Kupang merupakan wilayah Nusa Tenggara Timur (NTT) yang cukup jauh dari jangkauan sejarah. Jarang sekali kisah-kisah yang dipublikasikan mengenai kondisi apa saja yang terjadi di wilayah tersebut. Pada masa Belanda, yang tampak dari tempat tersebut adalah sebagai tempat pembuangan orang yang dianggapnya sebagai pemberontak.
Dengan kondisi perbedaan budaya dan agama, seakan-akan Belanda memang berencana untuk mengobrak-abrik psikis orang-orang Muslim kriminal yang diasingkan di tempat tersebut.
Depati Amir (1805-1885) merupakan tokoh lokal Muslim dari Bangka Belitung yang memiliki peran besar dalam melakukan resistensi terhadap hegemoni Belanda. Karena pergerakannya yang dianggap membahayakan eksistensi kolonial, ia diasingkan di daerah Air Mata, Kupang.
Ketika eksploitasi dan monopoli timah di wilayah Bangka dilakukan oleh Belanda secara besar-besaran, ia menjadi garda terdepan dalam melakukan perlawanan untuk menuntut kesejahteraan rakyat Bangka yang direbut oleh penjajah.
Ketika strategi perlawanan yang ia lakukan akhirnya dicurigai oleh Belanda, ia pun menjadi buronan yang dianggap menghalang-halangi misi monopolinya. Selama dua tahun ia berjuang, hingga titik yang paling akhir, kekuatannya pun menurun dan perjuangannya pun berakhir di suatu hutan di Mendo Timur pada tahun 1851.
Ia ditangkap dan menjadi tawanan pemerintah Belanda.
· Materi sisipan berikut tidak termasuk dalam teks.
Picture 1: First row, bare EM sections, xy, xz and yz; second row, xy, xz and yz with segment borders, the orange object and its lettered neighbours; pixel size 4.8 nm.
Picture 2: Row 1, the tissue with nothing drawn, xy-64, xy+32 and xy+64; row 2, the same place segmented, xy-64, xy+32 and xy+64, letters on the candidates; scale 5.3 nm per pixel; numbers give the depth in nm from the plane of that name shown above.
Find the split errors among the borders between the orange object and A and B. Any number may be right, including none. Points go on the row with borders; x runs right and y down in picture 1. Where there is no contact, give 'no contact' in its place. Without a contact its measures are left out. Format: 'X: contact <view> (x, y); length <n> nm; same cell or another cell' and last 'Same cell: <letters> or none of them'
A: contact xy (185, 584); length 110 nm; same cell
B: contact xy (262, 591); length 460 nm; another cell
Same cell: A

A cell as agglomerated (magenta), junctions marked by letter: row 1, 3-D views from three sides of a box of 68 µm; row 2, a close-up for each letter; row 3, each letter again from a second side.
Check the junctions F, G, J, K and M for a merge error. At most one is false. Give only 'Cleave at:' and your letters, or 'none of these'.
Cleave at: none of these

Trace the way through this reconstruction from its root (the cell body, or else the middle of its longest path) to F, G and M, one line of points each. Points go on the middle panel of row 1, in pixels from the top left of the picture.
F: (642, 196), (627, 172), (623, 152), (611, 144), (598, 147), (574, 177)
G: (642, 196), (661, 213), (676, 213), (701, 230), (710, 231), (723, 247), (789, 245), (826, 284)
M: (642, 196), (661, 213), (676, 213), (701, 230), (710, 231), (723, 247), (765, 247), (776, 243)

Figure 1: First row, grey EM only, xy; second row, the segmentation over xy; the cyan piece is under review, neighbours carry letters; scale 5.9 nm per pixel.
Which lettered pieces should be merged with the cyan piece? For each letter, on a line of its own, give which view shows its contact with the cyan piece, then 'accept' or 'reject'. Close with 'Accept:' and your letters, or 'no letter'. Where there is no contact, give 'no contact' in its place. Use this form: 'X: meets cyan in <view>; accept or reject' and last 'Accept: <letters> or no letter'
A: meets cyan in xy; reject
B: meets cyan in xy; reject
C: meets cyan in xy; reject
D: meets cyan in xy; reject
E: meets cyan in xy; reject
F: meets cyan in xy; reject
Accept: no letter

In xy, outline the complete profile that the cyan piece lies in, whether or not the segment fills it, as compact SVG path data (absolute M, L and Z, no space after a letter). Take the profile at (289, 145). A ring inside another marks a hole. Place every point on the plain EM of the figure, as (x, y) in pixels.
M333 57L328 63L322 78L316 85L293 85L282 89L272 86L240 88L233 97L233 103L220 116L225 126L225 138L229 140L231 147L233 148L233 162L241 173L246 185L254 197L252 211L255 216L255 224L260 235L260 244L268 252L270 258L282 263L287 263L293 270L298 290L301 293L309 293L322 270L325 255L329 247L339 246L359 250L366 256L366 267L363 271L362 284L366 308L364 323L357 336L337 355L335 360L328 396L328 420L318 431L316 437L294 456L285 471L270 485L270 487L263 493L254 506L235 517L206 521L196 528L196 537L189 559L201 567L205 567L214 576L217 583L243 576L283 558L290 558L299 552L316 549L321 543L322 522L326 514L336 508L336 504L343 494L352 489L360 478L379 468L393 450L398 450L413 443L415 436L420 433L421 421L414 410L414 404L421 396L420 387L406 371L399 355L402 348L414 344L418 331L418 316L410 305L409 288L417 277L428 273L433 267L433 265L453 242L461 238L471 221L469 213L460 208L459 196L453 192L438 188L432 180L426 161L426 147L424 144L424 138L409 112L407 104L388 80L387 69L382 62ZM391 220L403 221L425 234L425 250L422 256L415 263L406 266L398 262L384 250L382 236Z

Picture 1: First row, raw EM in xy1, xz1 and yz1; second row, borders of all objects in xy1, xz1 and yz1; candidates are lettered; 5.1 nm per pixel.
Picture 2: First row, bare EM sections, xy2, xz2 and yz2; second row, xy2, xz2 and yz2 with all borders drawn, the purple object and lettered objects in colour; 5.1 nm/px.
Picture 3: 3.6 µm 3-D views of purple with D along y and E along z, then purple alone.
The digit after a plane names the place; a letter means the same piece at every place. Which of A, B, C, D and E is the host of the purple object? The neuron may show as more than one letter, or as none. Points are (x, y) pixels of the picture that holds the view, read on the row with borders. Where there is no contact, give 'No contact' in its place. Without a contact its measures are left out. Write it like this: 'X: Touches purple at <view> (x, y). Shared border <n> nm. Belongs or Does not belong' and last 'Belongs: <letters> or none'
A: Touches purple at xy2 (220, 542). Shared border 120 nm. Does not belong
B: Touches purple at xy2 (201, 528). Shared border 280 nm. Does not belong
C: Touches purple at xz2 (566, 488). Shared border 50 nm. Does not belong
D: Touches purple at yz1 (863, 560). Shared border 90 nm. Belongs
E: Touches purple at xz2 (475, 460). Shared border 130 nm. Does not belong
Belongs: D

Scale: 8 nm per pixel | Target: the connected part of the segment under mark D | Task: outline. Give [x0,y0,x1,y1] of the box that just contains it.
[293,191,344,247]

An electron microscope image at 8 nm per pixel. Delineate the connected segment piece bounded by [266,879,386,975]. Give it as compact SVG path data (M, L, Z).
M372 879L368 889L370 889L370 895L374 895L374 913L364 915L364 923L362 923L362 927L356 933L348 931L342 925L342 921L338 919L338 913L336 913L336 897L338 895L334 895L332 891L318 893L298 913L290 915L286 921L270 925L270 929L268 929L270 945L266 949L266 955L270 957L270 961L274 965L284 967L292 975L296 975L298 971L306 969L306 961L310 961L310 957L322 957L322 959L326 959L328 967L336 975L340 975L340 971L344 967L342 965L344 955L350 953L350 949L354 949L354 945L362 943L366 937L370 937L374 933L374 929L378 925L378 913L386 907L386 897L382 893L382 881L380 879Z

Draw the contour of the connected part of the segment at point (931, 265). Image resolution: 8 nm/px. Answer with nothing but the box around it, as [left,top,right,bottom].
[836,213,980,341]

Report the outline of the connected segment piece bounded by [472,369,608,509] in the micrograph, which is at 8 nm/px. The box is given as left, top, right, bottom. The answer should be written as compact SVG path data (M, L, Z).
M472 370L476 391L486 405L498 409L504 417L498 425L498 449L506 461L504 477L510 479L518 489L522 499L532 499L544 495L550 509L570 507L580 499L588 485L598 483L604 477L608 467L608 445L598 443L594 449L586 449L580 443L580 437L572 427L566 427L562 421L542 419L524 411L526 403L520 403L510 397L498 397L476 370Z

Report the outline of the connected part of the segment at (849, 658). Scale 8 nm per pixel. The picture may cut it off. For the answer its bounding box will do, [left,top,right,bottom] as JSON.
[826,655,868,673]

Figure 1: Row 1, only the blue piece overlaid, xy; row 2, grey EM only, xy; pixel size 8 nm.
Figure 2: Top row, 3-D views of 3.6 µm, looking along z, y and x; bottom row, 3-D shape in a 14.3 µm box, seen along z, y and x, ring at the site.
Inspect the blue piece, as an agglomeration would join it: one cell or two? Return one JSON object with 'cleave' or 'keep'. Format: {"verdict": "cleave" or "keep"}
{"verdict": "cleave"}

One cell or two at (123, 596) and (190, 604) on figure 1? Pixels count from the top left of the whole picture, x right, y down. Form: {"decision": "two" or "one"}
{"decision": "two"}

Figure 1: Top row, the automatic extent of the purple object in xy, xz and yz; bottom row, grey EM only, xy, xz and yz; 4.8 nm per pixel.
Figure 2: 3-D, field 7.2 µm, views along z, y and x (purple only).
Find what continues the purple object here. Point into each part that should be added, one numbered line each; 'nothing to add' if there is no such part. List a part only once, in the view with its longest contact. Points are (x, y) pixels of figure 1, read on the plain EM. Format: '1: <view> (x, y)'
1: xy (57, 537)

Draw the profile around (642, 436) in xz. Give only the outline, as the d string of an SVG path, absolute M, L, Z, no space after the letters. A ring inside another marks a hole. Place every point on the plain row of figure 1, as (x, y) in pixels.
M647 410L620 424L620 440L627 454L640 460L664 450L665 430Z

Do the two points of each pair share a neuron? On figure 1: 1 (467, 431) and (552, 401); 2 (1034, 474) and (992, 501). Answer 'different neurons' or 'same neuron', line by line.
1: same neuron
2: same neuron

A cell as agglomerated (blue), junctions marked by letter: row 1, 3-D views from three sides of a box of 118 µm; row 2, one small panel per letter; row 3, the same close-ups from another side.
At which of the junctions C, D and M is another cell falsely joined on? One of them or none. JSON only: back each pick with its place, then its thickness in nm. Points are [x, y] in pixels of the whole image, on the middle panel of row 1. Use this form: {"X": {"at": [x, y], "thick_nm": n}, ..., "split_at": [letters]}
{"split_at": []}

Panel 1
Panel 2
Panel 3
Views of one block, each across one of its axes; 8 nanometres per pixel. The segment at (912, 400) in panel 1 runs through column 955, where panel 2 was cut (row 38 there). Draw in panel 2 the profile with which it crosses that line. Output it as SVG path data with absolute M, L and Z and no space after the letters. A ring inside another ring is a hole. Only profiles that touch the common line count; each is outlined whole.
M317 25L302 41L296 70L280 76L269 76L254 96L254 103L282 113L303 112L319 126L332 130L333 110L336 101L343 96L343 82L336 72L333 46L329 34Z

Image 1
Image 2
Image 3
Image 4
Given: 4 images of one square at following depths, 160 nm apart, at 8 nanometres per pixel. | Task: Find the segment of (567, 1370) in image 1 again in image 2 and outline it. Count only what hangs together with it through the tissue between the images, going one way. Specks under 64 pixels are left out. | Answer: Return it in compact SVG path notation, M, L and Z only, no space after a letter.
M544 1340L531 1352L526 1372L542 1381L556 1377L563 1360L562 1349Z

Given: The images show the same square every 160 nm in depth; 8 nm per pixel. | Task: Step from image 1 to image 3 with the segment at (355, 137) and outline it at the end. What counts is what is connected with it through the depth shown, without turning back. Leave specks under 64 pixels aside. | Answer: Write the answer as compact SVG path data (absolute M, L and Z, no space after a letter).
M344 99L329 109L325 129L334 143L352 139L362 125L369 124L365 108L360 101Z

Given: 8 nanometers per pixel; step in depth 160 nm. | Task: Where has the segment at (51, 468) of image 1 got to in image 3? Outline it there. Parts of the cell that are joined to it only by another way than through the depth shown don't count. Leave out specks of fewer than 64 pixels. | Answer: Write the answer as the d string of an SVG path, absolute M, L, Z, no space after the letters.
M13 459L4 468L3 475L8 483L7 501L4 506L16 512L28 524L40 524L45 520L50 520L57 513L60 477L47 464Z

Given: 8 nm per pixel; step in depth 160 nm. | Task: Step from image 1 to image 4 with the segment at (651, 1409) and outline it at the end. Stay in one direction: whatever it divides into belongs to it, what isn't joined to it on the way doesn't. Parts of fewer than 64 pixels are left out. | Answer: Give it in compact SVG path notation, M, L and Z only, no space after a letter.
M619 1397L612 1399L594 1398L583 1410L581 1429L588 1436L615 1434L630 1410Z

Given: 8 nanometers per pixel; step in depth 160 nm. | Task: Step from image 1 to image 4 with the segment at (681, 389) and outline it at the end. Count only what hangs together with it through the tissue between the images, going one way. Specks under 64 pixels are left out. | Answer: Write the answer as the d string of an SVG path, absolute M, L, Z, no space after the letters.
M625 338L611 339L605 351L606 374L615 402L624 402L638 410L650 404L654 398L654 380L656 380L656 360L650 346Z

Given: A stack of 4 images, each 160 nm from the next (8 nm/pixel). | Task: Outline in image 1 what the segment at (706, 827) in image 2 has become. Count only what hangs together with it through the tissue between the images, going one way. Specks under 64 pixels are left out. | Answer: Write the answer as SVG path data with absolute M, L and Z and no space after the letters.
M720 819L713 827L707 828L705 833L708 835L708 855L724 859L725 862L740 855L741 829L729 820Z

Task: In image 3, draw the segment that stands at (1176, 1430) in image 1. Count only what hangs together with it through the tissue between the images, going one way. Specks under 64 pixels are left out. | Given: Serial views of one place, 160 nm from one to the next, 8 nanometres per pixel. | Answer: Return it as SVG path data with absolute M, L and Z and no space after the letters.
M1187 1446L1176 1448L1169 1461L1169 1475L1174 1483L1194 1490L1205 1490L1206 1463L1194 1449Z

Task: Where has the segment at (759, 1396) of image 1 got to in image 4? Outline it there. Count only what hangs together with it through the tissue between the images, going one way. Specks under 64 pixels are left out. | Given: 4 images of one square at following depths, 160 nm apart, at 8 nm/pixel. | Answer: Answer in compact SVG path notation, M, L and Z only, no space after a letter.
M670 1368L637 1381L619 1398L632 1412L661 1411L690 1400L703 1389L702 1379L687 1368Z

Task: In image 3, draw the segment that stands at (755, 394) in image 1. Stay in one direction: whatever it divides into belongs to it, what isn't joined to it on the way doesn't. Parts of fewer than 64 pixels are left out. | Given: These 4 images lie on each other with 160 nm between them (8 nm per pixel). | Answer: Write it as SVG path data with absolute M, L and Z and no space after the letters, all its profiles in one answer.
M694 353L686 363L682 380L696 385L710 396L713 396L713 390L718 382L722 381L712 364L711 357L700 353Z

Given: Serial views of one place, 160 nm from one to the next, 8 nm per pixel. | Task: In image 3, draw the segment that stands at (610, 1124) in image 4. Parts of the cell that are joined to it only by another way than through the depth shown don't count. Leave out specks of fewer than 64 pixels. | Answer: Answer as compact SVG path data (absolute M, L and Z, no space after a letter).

Dengan penangkapan tersebut, ia pun dijatuhi hukuman dengan diasingkan bersama keluarganya ke Kampung Air Mata, Kupang, wilayah yang begitu jauh dari Bangka, yang mana tempat tersebut merupakan tempat pembuangan para pemberontak dalam penilaian Belanda.
Sejak diasingkan ke Kupang, terputuslah hubungannya dengan Pulau Bangka, baik dakwah Islamnya, maupun hubungan dengan kerabat lainnya. Jika di Bangka ia lebih aktif dalam mengangkat senjata, sejak di Kupang ia lebih banyak melakukan kegiatan-kegiatan sosial, seperti pembangunan jalan, renovasi rumah warga, sampai perbaikan jembatan.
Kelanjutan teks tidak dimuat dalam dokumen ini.